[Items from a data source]
----

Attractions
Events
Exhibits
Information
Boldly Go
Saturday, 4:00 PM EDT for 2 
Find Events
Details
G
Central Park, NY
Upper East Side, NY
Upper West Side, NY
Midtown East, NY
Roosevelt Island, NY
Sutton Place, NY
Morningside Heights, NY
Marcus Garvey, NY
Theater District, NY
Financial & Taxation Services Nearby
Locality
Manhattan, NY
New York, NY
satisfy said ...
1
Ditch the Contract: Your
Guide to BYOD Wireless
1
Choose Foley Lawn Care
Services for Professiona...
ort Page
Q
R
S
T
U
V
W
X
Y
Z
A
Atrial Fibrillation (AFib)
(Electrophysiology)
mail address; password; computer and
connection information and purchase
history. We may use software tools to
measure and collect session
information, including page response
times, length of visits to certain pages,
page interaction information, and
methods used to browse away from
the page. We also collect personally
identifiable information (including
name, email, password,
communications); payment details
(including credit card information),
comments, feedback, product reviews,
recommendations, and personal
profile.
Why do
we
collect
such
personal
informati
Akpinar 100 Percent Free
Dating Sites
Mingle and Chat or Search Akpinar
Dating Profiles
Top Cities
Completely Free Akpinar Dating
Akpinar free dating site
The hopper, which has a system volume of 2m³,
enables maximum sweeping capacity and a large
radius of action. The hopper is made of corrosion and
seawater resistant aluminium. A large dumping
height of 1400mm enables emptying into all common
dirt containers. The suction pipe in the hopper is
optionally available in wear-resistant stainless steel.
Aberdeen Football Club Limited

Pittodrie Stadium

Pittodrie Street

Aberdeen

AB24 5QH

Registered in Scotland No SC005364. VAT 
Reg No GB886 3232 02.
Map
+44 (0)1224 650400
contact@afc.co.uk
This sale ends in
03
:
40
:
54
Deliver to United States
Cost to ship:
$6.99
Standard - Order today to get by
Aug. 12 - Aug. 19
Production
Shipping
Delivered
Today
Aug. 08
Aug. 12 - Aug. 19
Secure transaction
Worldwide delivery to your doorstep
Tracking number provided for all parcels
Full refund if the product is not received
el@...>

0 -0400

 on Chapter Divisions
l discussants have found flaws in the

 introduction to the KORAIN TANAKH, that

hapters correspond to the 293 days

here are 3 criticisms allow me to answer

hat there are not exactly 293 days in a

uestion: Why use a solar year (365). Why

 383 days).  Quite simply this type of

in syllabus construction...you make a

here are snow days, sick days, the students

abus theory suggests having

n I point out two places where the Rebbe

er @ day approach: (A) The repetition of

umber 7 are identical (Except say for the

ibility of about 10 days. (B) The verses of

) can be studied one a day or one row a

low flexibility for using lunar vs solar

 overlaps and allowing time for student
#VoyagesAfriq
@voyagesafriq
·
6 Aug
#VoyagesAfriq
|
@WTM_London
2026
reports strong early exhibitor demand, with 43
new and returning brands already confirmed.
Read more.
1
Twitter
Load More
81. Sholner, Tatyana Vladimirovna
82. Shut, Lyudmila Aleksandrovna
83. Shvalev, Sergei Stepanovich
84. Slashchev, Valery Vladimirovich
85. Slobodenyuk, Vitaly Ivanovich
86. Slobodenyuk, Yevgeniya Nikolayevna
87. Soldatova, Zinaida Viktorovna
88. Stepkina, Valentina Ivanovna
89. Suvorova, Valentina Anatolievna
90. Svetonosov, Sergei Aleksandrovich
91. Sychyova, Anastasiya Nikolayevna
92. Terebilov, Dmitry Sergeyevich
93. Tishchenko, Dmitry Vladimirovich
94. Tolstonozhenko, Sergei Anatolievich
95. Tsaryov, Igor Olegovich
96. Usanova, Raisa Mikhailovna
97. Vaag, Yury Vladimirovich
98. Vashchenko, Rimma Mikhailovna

----

JOB
Copy out the lines word for word, beginning at the line that contains "on Chapter Divisions" and stopping after the line that contains "abus theory suggests having".

PROBLEM SOLUTION
 on Chapter Divisions
l discussants have found flaws in the

 introduction to the KORAIN TANAKH, that

hapters correspond to the 293 days

here are 3 criticisms allow me to answer

hat there are not exactly 293 days in a

uestion: Why use a solar year (365). Why

 383 days).  Quite simply this type of

in syllabus construction...you make a

here are snow days, sick days, the students

abus theory suggests having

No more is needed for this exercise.